# [YOUR OBJECTIVE]
Start the copy at the line holding "thumb cmc: (293, 268)" and continue it exactly through the last line of the entries, leaving out pictures and anything else.

........

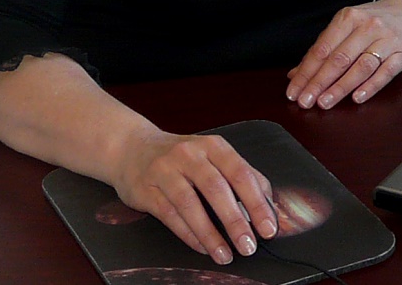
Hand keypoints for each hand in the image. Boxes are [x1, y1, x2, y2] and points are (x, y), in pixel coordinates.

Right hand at [112, 128, 277, 264]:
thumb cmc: (182, 158)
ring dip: (210, 233)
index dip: (256, 202)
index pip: (240, 173)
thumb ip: (241, 176)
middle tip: (248, 246)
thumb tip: (269, 205)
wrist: (132, 149)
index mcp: (213, 146)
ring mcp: (166, 170)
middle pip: (216, 188)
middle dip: (235, 221)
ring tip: (226, 255)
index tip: (268, 228)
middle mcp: (189, 154)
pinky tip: (203, 248)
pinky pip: (170, 215)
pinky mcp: (146, 189)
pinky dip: (188, 234)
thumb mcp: (213, 157)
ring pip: (190, 204)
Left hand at [285, 0, 401, 109]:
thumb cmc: (375, 21)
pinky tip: (357, 97)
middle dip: (319, 82)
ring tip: (325, 102)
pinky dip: (370, 86)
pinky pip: (385, 72)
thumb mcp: (347, 26)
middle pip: (339, 58)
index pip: (322, 48)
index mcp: (348, 18)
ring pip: (360, 66)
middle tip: (305, 101)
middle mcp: (367, 27)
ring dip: (341, 87)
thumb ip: (324, 48)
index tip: (294, 90)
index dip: (306, 72)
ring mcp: (387, 40)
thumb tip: (296, 73)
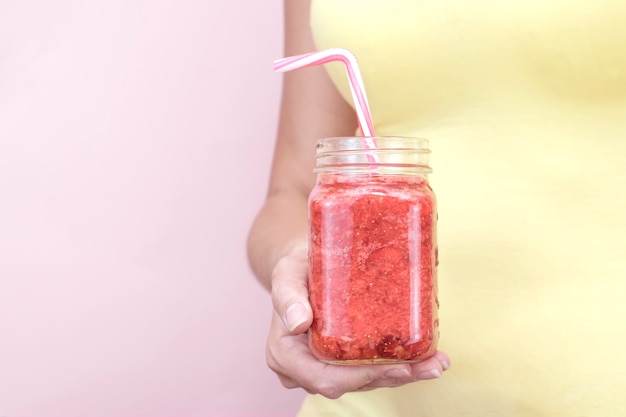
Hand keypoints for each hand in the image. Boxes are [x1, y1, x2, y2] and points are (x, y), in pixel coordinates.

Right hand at [266, 243, 450, 398]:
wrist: (300, 265)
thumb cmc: (293, 268)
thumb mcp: (286, 274)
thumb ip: (288, 296)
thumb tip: (298, 322)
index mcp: (285, 355)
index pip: (324, 378)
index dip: (362, 378)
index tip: (396, 367)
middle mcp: (303, 368)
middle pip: (352, 383)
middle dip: (393, 377)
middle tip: (430, 366)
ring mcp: (323, 368)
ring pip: (365, 380)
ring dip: (402, 374)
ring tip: (435, 363)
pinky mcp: (341, 362)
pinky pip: (369, 369)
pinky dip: (398, 365)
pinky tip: (426, 359)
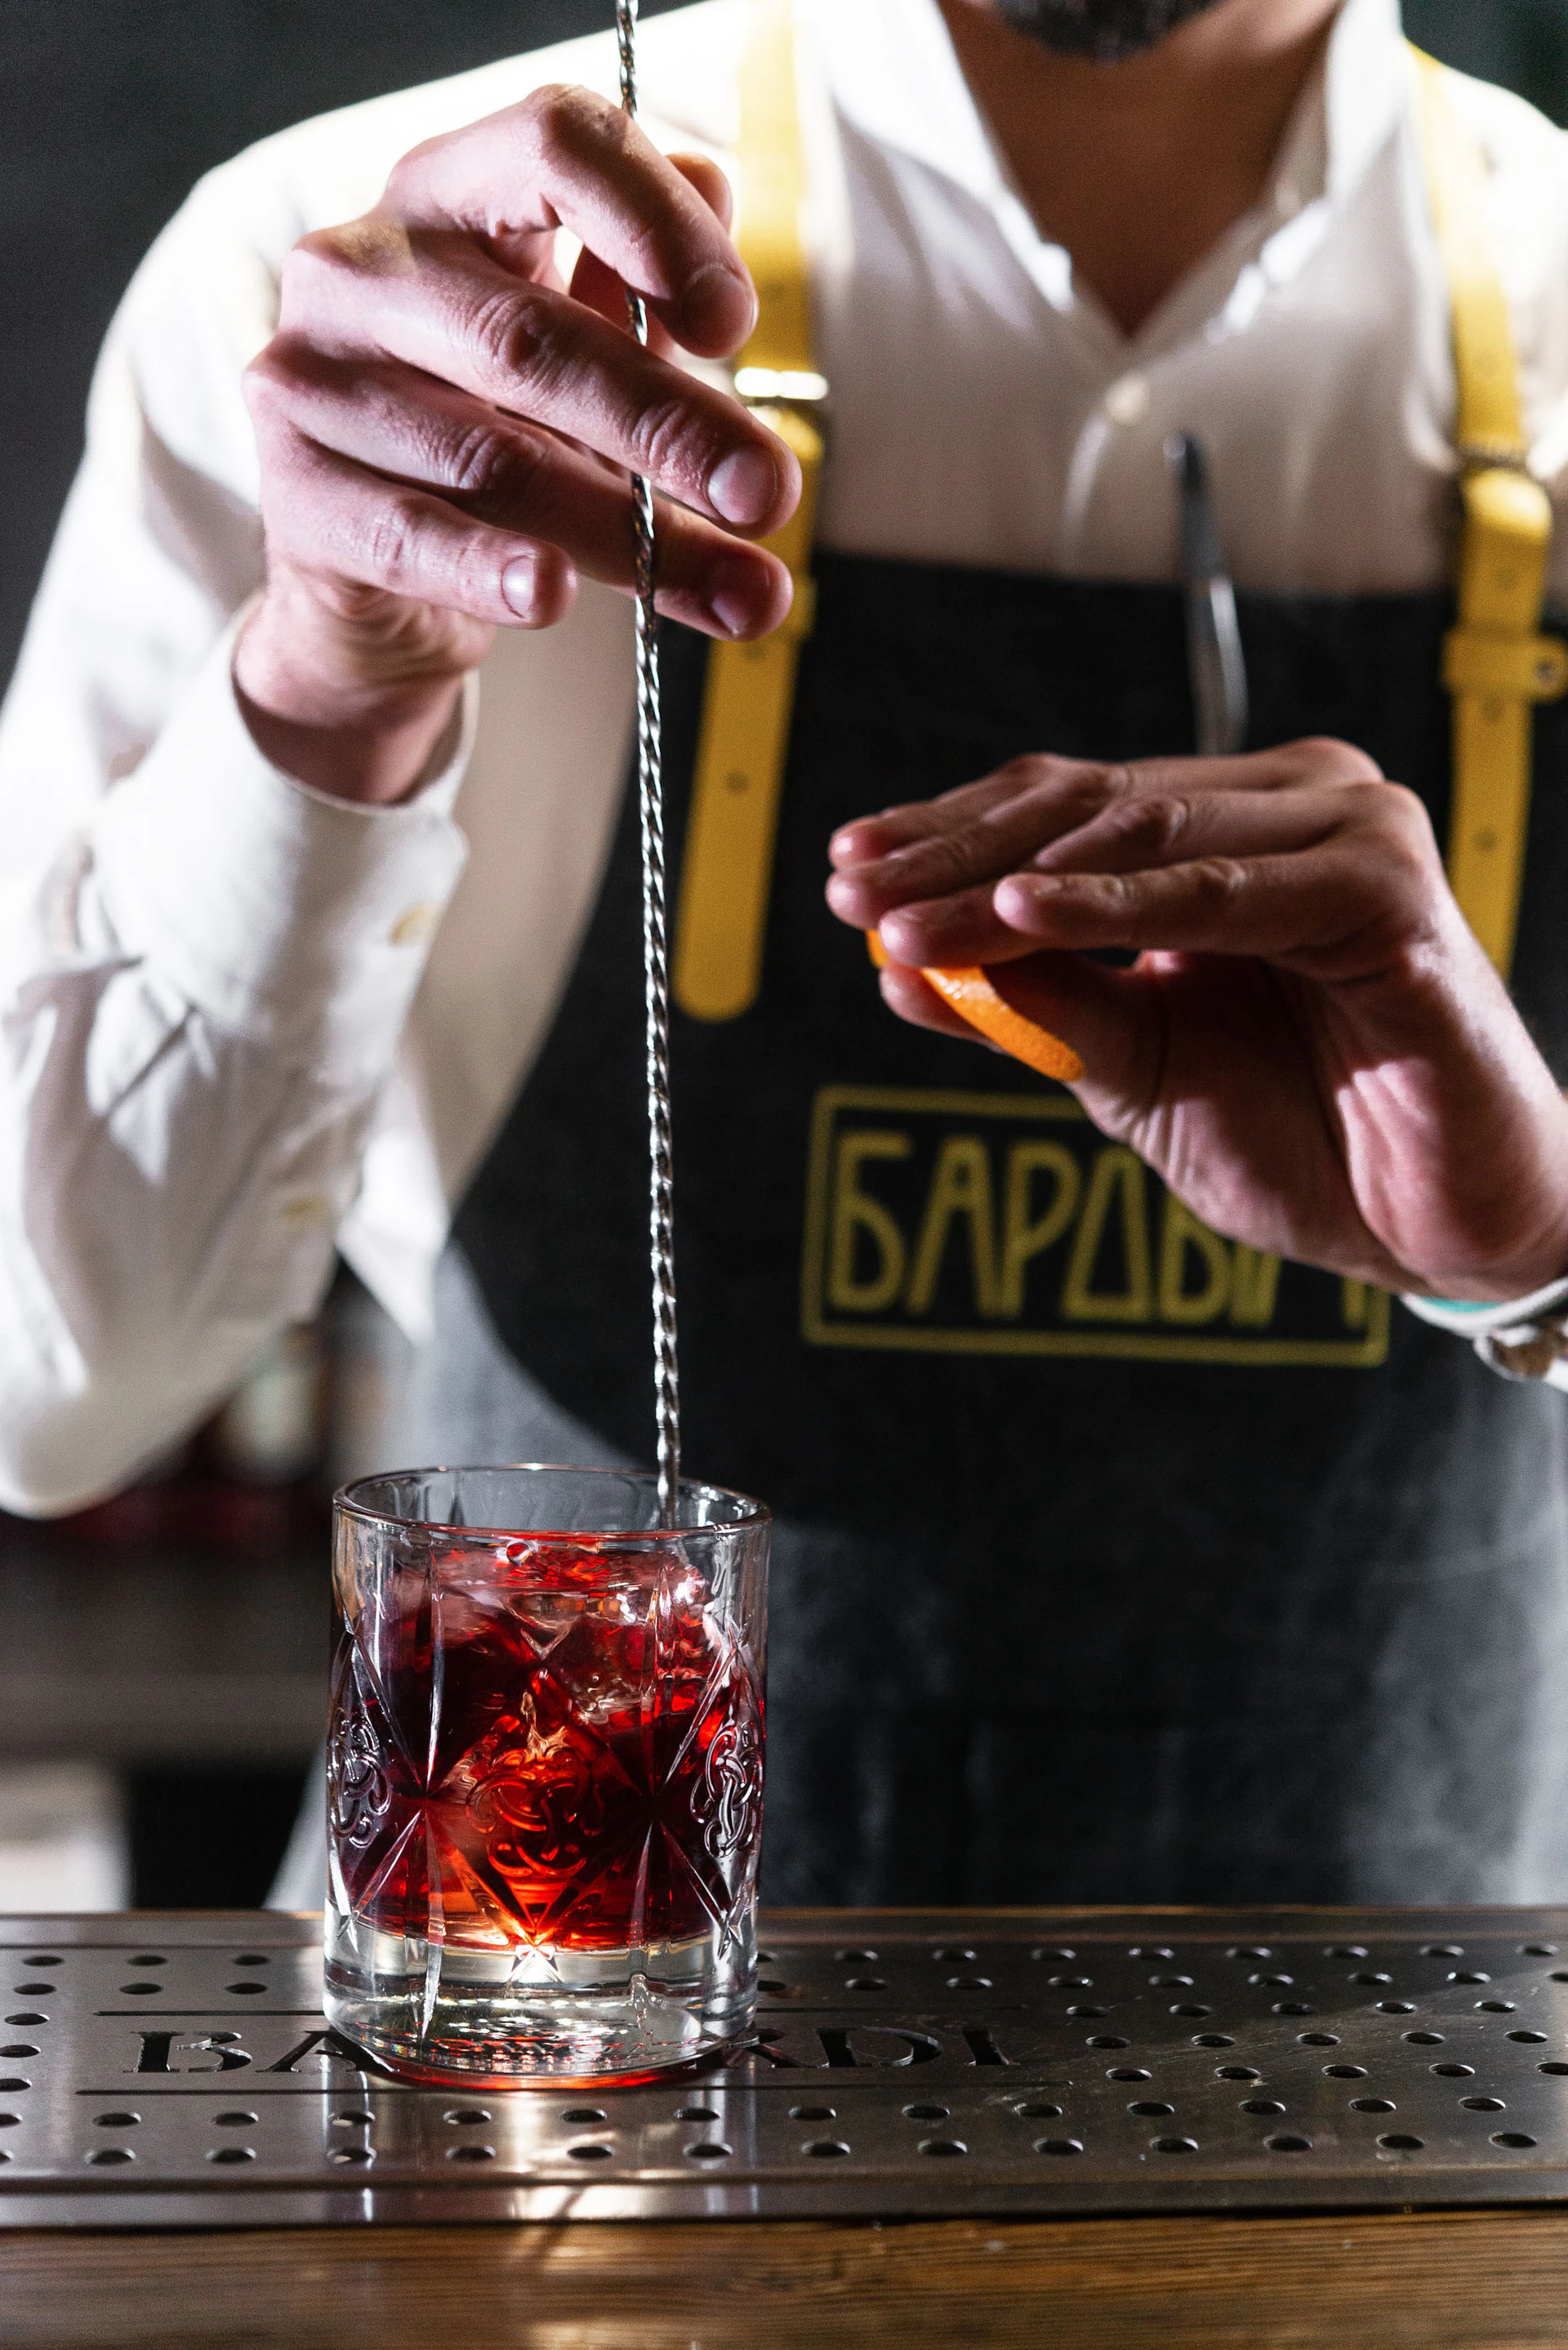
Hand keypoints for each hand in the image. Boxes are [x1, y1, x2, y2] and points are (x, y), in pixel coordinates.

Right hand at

........

# [RESPONSE]
thumb cmc: (293, 268)
thumb mcp: (286, 274)
thumb ip: (288, 296)
thumb tip: (298, 322)
index mcp: (285, 355)
index pip: (324, 378)
index dip: (362, 378)
index tip: (396, 367)
middle mcp: (303, 368)
middle pip: (352, 383)
middle dip: (393, 377)
middle tip: (430, 366)
ring mcp: (323, 368)
ring pip: (365, 380)
ring dip: (402, 374)
ring tip: (435, 363)
pinky mcp: (341, 362)
pinky pip: (369, 369)
pinky dip: (398, 365)
pinky tip: (426, 359)
Hand keypoints for each hand in the image. Boxes are [x1, y1, x2, y2] and points are (x, y), in pixel coordinates.

Right hand at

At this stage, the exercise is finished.